**Information provided**
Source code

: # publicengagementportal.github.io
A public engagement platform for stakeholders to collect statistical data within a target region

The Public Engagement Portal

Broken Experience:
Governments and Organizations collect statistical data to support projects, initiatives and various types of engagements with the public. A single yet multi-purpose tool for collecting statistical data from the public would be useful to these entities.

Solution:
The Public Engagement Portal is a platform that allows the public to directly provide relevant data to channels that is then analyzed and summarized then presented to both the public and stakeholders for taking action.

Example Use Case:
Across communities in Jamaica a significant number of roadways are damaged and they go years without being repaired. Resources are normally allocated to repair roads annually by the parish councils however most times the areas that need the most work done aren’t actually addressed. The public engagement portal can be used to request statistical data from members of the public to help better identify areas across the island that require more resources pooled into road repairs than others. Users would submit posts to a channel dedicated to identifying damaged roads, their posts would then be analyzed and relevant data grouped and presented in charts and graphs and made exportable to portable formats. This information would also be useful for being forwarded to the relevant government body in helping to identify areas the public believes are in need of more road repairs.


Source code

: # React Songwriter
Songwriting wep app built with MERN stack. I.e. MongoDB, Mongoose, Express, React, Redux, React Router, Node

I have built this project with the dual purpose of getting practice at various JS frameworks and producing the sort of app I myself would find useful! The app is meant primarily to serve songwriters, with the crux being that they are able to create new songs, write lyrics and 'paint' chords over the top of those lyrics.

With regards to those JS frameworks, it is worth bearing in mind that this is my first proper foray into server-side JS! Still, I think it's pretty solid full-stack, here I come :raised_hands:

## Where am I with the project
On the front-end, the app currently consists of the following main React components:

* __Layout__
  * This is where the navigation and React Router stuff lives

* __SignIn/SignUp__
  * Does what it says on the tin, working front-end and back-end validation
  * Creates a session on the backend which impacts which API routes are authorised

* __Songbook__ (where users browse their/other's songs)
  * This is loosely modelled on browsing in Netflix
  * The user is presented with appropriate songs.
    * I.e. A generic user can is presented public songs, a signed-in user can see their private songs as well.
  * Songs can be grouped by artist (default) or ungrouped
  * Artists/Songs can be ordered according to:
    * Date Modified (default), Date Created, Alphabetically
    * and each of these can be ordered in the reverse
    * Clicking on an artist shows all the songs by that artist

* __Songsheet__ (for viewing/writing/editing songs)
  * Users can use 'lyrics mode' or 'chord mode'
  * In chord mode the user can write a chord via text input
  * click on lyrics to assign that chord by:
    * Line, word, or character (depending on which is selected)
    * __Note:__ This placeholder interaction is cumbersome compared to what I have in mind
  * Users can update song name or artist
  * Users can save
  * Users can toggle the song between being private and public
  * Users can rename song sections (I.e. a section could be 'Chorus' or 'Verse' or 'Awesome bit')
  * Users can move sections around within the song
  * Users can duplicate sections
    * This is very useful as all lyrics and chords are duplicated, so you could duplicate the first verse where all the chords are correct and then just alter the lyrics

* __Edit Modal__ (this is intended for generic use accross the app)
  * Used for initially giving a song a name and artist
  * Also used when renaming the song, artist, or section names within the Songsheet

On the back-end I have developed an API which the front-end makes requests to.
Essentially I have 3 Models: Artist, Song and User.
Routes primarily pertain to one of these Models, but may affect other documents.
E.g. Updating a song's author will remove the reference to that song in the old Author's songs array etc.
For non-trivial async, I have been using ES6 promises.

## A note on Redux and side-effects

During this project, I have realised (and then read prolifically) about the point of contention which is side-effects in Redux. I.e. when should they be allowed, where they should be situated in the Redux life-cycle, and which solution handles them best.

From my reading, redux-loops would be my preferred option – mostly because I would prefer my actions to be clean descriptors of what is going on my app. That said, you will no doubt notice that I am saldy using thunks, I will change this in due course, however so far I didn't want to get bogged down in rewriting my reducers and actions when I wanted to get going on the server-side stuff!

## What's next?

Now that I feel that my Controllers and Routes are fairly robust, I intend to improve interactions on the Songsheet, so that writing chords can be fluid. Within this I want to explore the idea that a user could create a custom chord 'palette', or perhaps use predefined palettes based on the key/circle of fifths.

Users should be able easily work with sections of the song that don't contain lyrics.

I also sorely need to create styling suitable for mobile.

**Problem description**
Reproduce the records above word for word.

**Completed exercise**
Source code

: # publicengagementportal.github.io
A public engagement platform for stakeholders to collect statistical data within a target region

The Public Engagement Portal

Broken Experience:
Governments and Organizations collect statistical data to support projects, initiatives and various types of engagements with the public. A single yet multi-purpose tool for collecting statistical data from the public would be useful to these entities.

Solution:
The Public Engagement Portal is a platform that allows the public to directly provide relevant data to channels that is then analyzed and summarized then presented to both the public and stakeholders for taking action.

Example Use Case:
Across communities in Jamaica a significant number of roadways are damaged and they go years without being repaired. Resources are normally allocated to repair roads annually by the parish councils however most times the areas that need the most work done aren’t actually addressed. The public engagement portal can be used to request statistical data from members of the public to help better identify areas across the island that require more resources pooled into road repairs than others. Users would submit posts to a channel dedicated to identifying damaged roads, their posts would then be analyzed and relevant data grouped and presented in charts and graphs and made exportable to portable formats. This information would also be useful for being forwarded to the relevant government body in helping to identify areas the public believes are in need of more road repairs.


Source code

: # React Songwriter
Songwriting wep app built with MERN stack. I.e. MongoDB, Mongoose, Express, React, Redux, React Router, Node

I have built this project with the dual purpose of getting practice at various JS frameworks and producing the sort of app I myself would find useful! The app is meant primarily to serve songwriters, with the crux being that they are able to create new songs, write lyrics and 'paint' chords over the top of those lyrics.

With regards to those JS frameworks, it is worth bearing in mind that this is my first proper foray into server-side JS! Still, I think it's pretty solid full-stack, here I come :raised_hands:

## Where am I with the project
On the front-end, the app currently consists of the following main React components:

* __Layout__
  * This is where the navigation and React Router stuff lives

* __SignIn/SignUp__
  * Does what it says on the tin, working front-end and back-end validation
  * Creates a session on the backend which impacts which API routes are authorised

* __Songbook__ (where users browse their/other's songs)
  * This is loosely modelled on browsing in Netflix
  * The user is presented with appropriate songs.
    * I.e. A generic user can is presented public songs, a signed-in user can see their private songs as well.
  * Songs can be grouped by artist (default) or ungrouped
  * Artists/Songs can be ordered according to:
    * Date Modified (default), Date Created, Alphabetically
    * and each of these can be ordered in the reverse
    * Clicking on an artist shows all the songs by that artist

* __Songsheet__ (for viewing/writing/editing songs)
  * Users can use 'lyrics mode' or 'chord mode'
  * In chord mode the user can write a chord via text input
  * click on lyrics to assign that chord by:
    * Line, word, or character (depending on which is selected)
    * __Note:__ This placeholder interaction is cumbersome compared to what I have in mind
  * Users can update song name or artist
  * Users can save
  * Users can toggle the song between being private and public
  * Users can rename song sections (I.e. a section could be 'Chorus' or 'Verse' or 'Awesome bit')
  * Users can move sections around within the song
  * Users can duplicate sections
    * This is very useful as all lyrics and chords are duplicated, so you could duplicate the first verse where all the chords are correct and then just alter the lyrics

* __Edit Modal__ (this is intended for generic use accross the app)
  * Used for initially giving a song a name and artist
  * Also used when renaming the song, artist, or section names within the Songsheet

On the back-end I have developed an API which the front-end makes requests to.
Essentially I have 3 Models: Artist, Song and User.
Routes primarily pertain to one of these Models, but may affect other documents.
E.g. Updating a song's author will remove the reference to that song in the old Author's songs array etc.
For non-trivial async, I have been using ES6 promises.

## A note on Redux and side-effects

During this project, I have realised (and then read prolifically) about the point of contention which is side-effects in Redux. I.e. when should they be allowed, where they should be situated in the Redux life-cycle, and which solution handles them best.

From my reading, redux-loops would be my preferred option – mostly because I would prefer my actions to be clean descriptors of what is going on my app. That said, you will no doubt notice that I am saldy using thunks, I will change this in due course, however so far I didn't want to get bogged down in rewriting my reducers and actions when I wanted to get going on the server-side stuff!

## What's next?

Now that I feel that my Controllers and Routes are fairly robust, I intend to improve interactions on the Songsheet, so that writing chords can be fluid. Within this I want to explore the idea that a user could create a custom chord 'palette', or perhaps use predefined palettes based on the key/circle of fifths.

Users should be able easily work with sections of the song that don't contain lyrics.

I also sorely need to create styling suitable for mobile.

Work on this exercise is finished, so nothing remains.